### Saved data entries
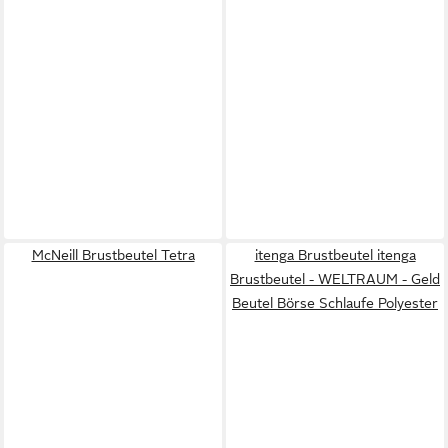
McNeill Brustbeutel Tetra
itenga Brustbeutel itenga
Brustbeutel - WELTRAUM - Geld
Beutel Börse Schlaufe Polyester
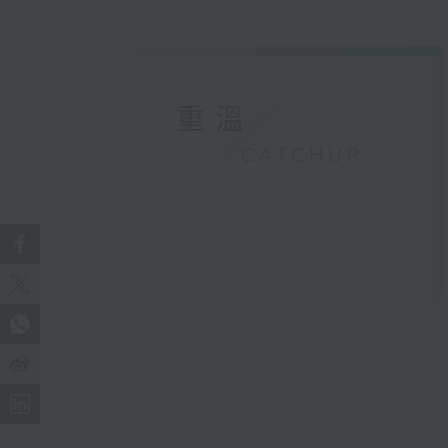
重溫
CATCHUP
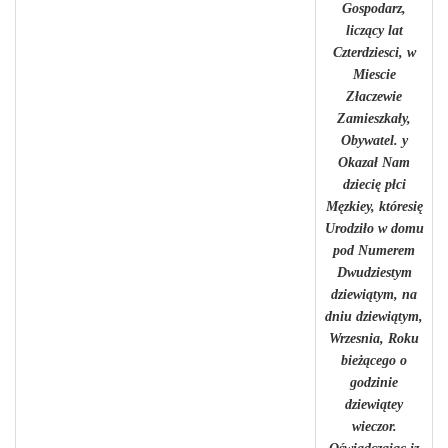
Gospodarz,
liczący lat
Czterdziesci, w
Miescie
Złaczewie
Zamieszkały,
Obywatel. y
Okazał Nam
dziecię płci
Męzkiey, któresię
Urodziło w domu
pod Numerem
Dwudziestym
dziewiątym, na
dniu dziewiątym,
Wrzesnia, Roku
bieżącego o
godzinie
dziewiątey
wieczor.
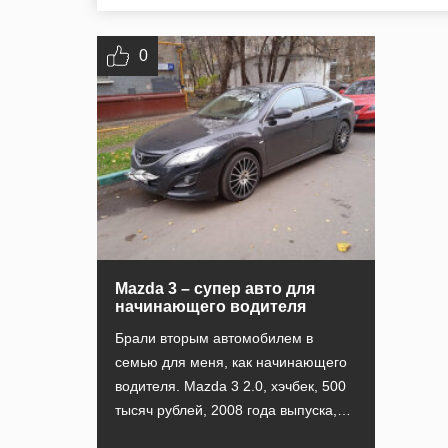
0
Mazda 3 – супер авто для
начинающего водителя
Брали вторым автомобилем в
семью для меня, как начинающего
водителя. Mazda 3 2.0, хэчбек, 500
тысяч рублей, 2008 года выпуска,…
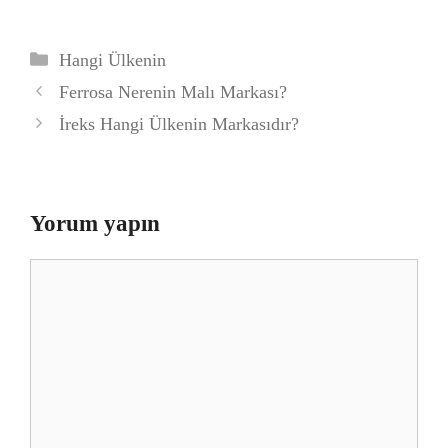
Kategoriler
Hangi Ülkenin
Ferrosa Nerenin Malı Markası?
İreks Hangi Ülkenin Markasıdır?
Yorum yapın
Yorum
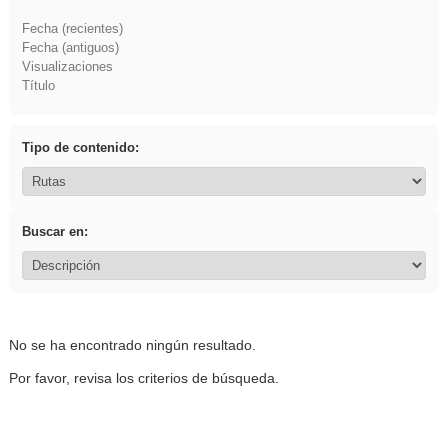
Fecha (recientes)
Fecha (antiguos)
Visualizaciones
Título
Tipo de contenido:
Buscar en:
No se ha encontrado ningún resultado.
Por favor, revisa los criterios de búsqueda.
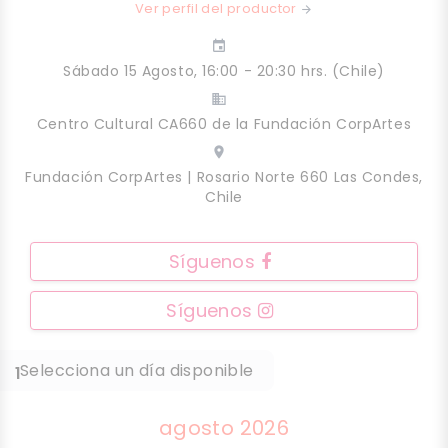
Ver perfil del productor
arrow_forward
event
Sábado 15 Agosto, 16:00 - 20:30 hrs. (Chile)
business
Centro Cultural CA660 de la Fundación CorpArtes
place
Fundación CorpArtes | Rosario Norte 660 Las Condes,
Chile
Síguenos
Síguenos
Selecciona un día disponible
1
agosto 2026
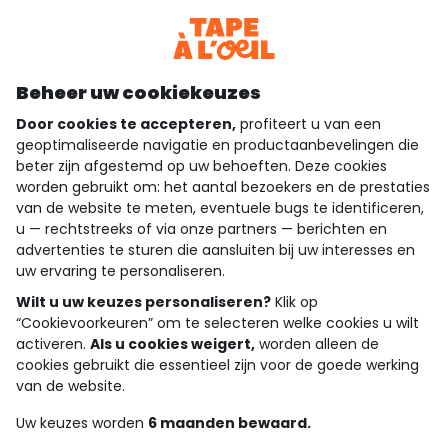
Bekijk de algemene voorwaarden
Download onze applicatie
Ontdek onze applicatie
Beheer uw cookiekeuzes
Door cookies te accepteren,
profiteert u van een
geoptimaliseerde navigatie en productaanbevelingen die
beter zijn afgestemd op uw behoeften. Deze cookies
wie zijn we?
worden gebruikt om: het aantal bezoekers en de prestaties
van de website te meten, eventuele bugs te identificeren,
hulp nodig
u — rechtstreeks of via onze partners — berichten en
advertenties te sturen die aansluiten bij uw interesses en
loyalty club
uw ervaring te personaliseren.
Wilt u uw keuzes personaliseren?
Klik op
onze catalogus
“Cookievoorkeuren” om te selecteren welke cookies u wilt
activeren.
Als u cookies weigert,
worden alleen de
cookies gebruikt die essentieel zijn voor de goede werking
Algemene verkoop en gebruiksvoorwaarden
van de website.
Privacybeleid
*Aanbiedingsvoorwaarden
Uw keuzes worden
6 maanden bewaard.
Cookies en persoonsgegevens
Accessibilité : partiellement conforme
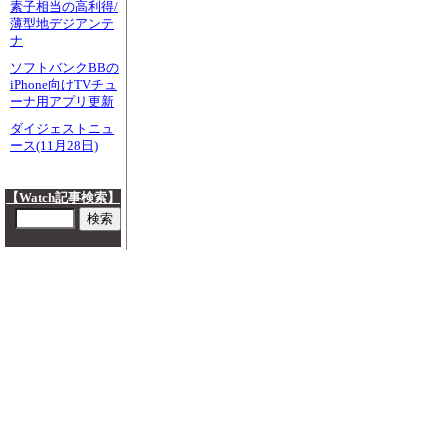
素子相当の高利得/
薄型地デジアンテ
ナ
ソフトバンクBBの
iPhone向けTVチュ
ーナ用アプリ更新
ダイジェストニュ
ース(11月28日)
【Watch記事検索】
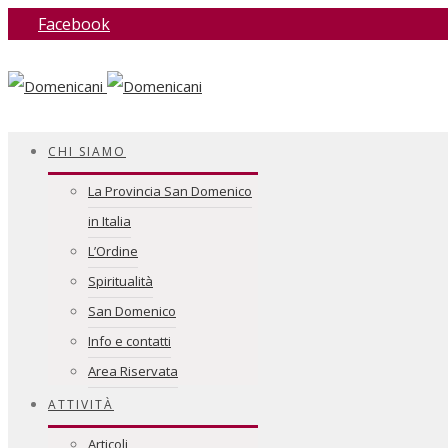
Facebook
CHI SIAMO
La Provincia San Domenico
in Italia
L’Ordine
Spiritualità
San Domenico
Info e contatti
Area Riservata
ATTIVITÀ
Articoli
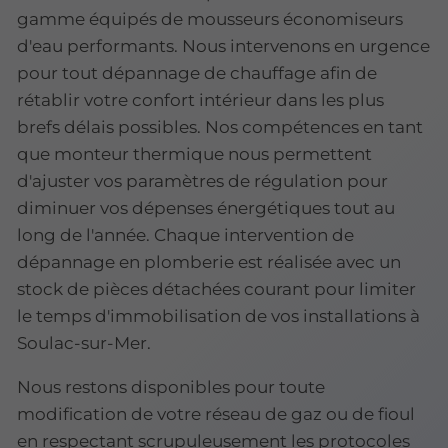
gamme équipés de mousseurs économiseurs
d'eau performants. Nous intervenons en urgence
pour tout dépannage de chauffage afin de
rétablir votre confort intérieur dans les plus
brefs délais possibles. Nos compétences en tant
que monteur thermique nous permettent
d'ajuster vos paramètres de régulation pour
diminuer vos dépenses énergétiques tout au
long de l'année. Chaque intervention de
dépannage en plomberie est réalisée avec un
stock de pièces détachées courant pour limiter
le temps d'immobilisation de vos installations à
Soulac-sur-Mer.
Nous restons disponibles pour toute
modification de votre réseau de gaz ou de fioul
en respectant scrupuleusement les protocoles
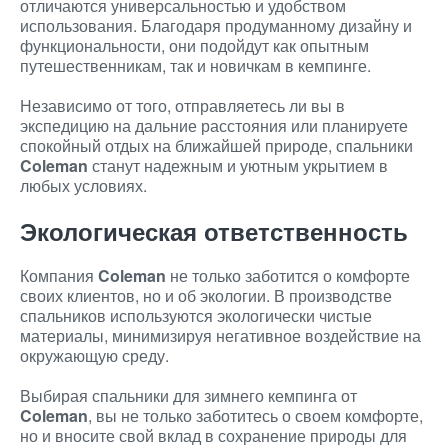
отличаются универсальностью и удобством
использования. Благодаря продуманному дизайну и
функциональности, они подойдут как опытным
путешественникам, так и новичкам в кемпинге.
Независимо от того, отправляетесь ли вы в
экспедицию на дальние расстояния или планируете
спокойный отдых на ближайшей природе, спальники
Coleman
станут надежным и уютным укрытием в
любых условиях.
Экологическая ответственность
Компания
Coleman
не только заботится о комфорте
своих клиентов, но и об экологии. В производстве
спальников используются экологически чистые
материалы, минимизируя негативное воздействие на
окружающую среду.
Выбирая спальники для зимнего кемпинга от
Coleman
, вы не только заботитесь о своем комфорте,
но и вносите свой вклад в сохранение природы для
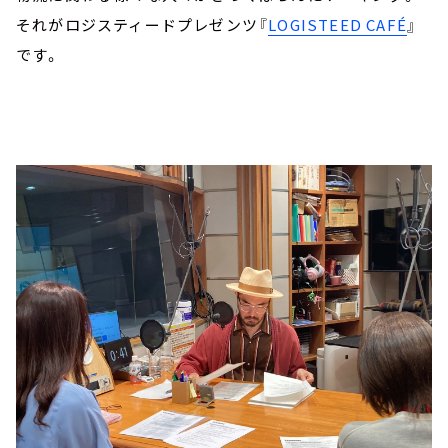
それがロジスティードプレゼンツ『
LOGISTEED CAFÉ
』
です。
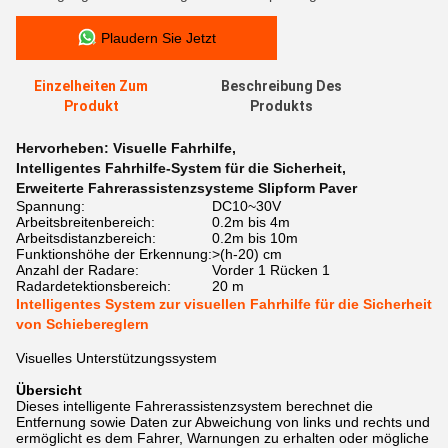
Plaudern Sie Jetzt
Einzelheiten Zum
Beschreibung Des
Produkt
Produkts
Hervorheben:
Visuelle Fahrhilfe
,
Intelligentes Fahrhilfe-System für die Sicherheit
,
Erweiterte Fahrerassistenzsysteme Slipform Paver
Spannung:
DC10~30V
Arbeitsbreitenbereich:
0.2m bis 4m
Arbeitsdistanzbereich:
0.2m bis 10m
Funktionshöhe der Erkennung:
>(h-20) cm
Anzahl der Radare:
Vorder 1 Rücken 1
Radardetektionsbereich:
20 m
Intelligentes System zur visuellen Fahrhilfe für die Sicherheit
von Schiebereglern
Visuelles Unterstützungssystem
Übersicht
Dieses intelligente Fahrerassistenzsystem berechnet die
Entfernung sowie Daten zur Abweichung von links und rechts und
ermöglicht es dem Fahrer, Warnungen zu erhalten oder mögliche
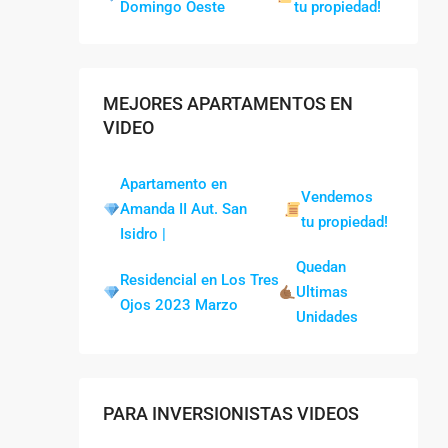
Domingo Oeste
tu propiedad!
MEJORES APARTAMENTOS EN
VIDEO
Apartamento en
Vendemos
Amanda II Aut. San
tu propiedad!
Isidro |
Quedan
Residencial en Los Tres
Ultimas
Ojos 2023 Marzo
Unidades
PARA INVERSIONISTAS VIDEOS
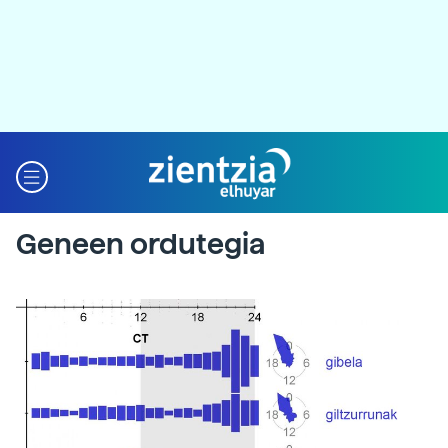
Geneen ordutegia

### JOB ITEM
Can you edit the text of all the entries above, replacing "Radardetektionsbereich" with "Radar-Erfassungsbereich" and keeping everything else the same? Leave the pictures out of your answer.

### WORKED SOLUTION
McNeill Brustbeutel Tetra
itenga Brustbeutel itenga
Brustbeutel - WELTRAUM - Geld
Beutel Börse Schlaufe Polyester
重溫
CATCHUP
Gospodarz,
liczący lat
Czterdziesci, w
Miescie
Złaczewie
Zamieszkały,
Obywatel. y
Okazał Nam
dziecię płci
Męzkiey, któresię
Urodziło w domu
pod Numerem
Dwudziestym
dziewiątym, na
dniu dziewiątym,
Wrzesnia, Roku
bieżącego o
godzinie
dziewiątey
wieczor.
0
Mazda 3 – супер авто для
начинающего водителя
Брали вторым автомобилем в
семью для меня, как начинающего
водителя. Mazda 3 2.0, хэчбек, 500
тысяч рублей, 2008 года выпуска,…
Kategoriler
Hangi Ülkenin
Ferrosa Nerenin Malı Markası?
İreks Hangi Ülkenin Markasıdır?
Yorum yapın
Yorum
Fecha (recientes)
Fecha (antiguos)
Visualizaciones
Título
Tipo de contenido:
Buscar en:
No se ha encontrado ningún resultado.
Por favor, revisa los criterios de búsqueda.
Ver perfil del productor
arrow_forward
event
Sábado 15 Agosto, 16:00 - 20:30 hrs. (Chile)
business
Centro Cultural CA660 de la Fundación CorpArtes
place
Fundación CorpArtes | Rosario Norte 660 Las Condes,
Chile
Síguenos
Síguenos
Selecciona un día disponible
1
agosto 2026
Bekijk de algemene voorwaarden
Download onze applicatie
Ontdek onze applicatie
Beheer uw cookiekeuzes
Door cookies te accepteren,
profiteert u van een
geoptimaliseerde navigatie en productaanbevelingen die
beter zijn afgestemd op uw behoeften. Deze cookies
wie zijn we?
worden gebruikt om: het aantal bezoekers en de prestaties
van de website te meten, eventuele bugs te identificeren,
hulp nodig
u — rechtstreeks of via onze partners — berichten en
advertenties te sturen die aansluiten bij uw interesses en
loyalty club
uw ervaring te personaliseren.
Wilt u uw keuzes personaliseren?
Klik op
onze catalogus
“Cookievoorkeuren” om te selecteren welke cookies u wilt
activeren.
Als u cookies weigert,
worden alleen de
cookies gebruikt die essentieel zijn voor de goede werking
Algemene verkoop en gebruiksvoorwaarden
van de website.
Privacybeleid
*Aanbiedingsvoorwaarden
Uw keuzes worden
6 maanden bewaard.
Cookies en persoonsgegevens
Accessibilité : partiellement conforme
素子相当の高利得/
薄型地デジアンテ
ナ
ソフトバンクBBの
iPhone向けTVチュ
ーナ用アプリ更新
ダイジェストニュ
ース(11月28日)
【Watch記事検索】
Facebook
CHI SIAMO
La Provincia San Domenico
in Italia
L’Ordine
Spiritualità
San Domenico
Info e contatti
Area Riservata
ATTIVITÀ
Articoli
gamme équipés de mousseurs économiseurs
d'eau performants. Nous intervenons en urgence
pour tout dépannage de chauffage afin de
rétablir votre confort intérieur dans les plus
brefs délais possibles. Nos compétences en tant
que monteur thermique nous permettent
d'ajuster vos paramètres de régulation pour
diminuer vos dépenses énergétiques tout au
long de l'année. Chaque intervention de
dépannage en plomberie est réalisée avec un
stock de pièces détachées courant pour limiter
le temps d'immobilisation de vos installations à
Soulac-sur-Mer.
Nous restons disponibles pour toute
modification de votre réseau de gaz ou de fioul
en respectant scrupuleusement les protocoles
отличаются универсальностью и удобством
использования. Благодаря продуманному дизайну и
функциональности, они подойдут как опытным
путешественникам, так и новичкам в кемпинге.
Независимо от того, отправляетесь ли вы в
экспедицию на дальние расстояния или планируете
спокойный отдых на ближайшей природе, спальники
Coleman
станут надежным и уютным укрытием в
любых условиях.
Экологическая ответственность
Компания
Coleman
не только заботится о комфорте
своих клиентов, но и об экологии. В производстве
спальников используются экологически чистые
материалы, минимизируя негативное воздействие на
окружающую среду.
Выбирая спальники для зимнего кемпинга от
Coleman
, вы не только заботитесь о своем комфорте,
но и вносите свой вклад в сохранение природы для
それがロジスティードプレゼンツ『
LOGISTEED CAFÉ
』
です。
Plaudern Sie Jetzt
Einzelheiten Zum
Beschreibung Des
Produkt
Produkts
Hervorheben:
Visuelle Fahrhilfe
,
Intelligentes Fahrhilfe-System für die Sicherheit
,
Erweiterte Fahrerassistenzsysteme Slipform Paver
Spannung:
DC10~30V
Arbeitsbreitenbereich:
0.2m bis 4m
Arbeitsdistanzbereich:
0.2m bis 10m
Funktionshöhe der Erkennung:
>(h-20) cm
Anzahl der Radare:
Vorder 1 Rücken 1
Radar-Erfassungsbereich:
20 m
Intelligentes System zur visuellen Fahrhilfe für die Sicherheit
von Schiebereglern
Visuelles Unterstützungssystem
Übersicht
Dieses intelligente Fahrerassistenzsystem berechnet die
Entfernung sowie Daten zur Abweichung von links und rechts und
ermöglicht es dem Fahrer, Warnungen zu erhalten oder mögliche
Domingo Oeste
tu propiedad!
MEJORES APARTAMENTOS EN
VIDEO
Apartamento en
Vendemos
Amanda II Aut. San
tu propiedad!
Isidro |
Quedan
Residencial en Los Tres
Ultimas
Ojos 2023 Marzo
Unidades
PARA INVERSIONISTAS VIDEOS
Geneen ordutegia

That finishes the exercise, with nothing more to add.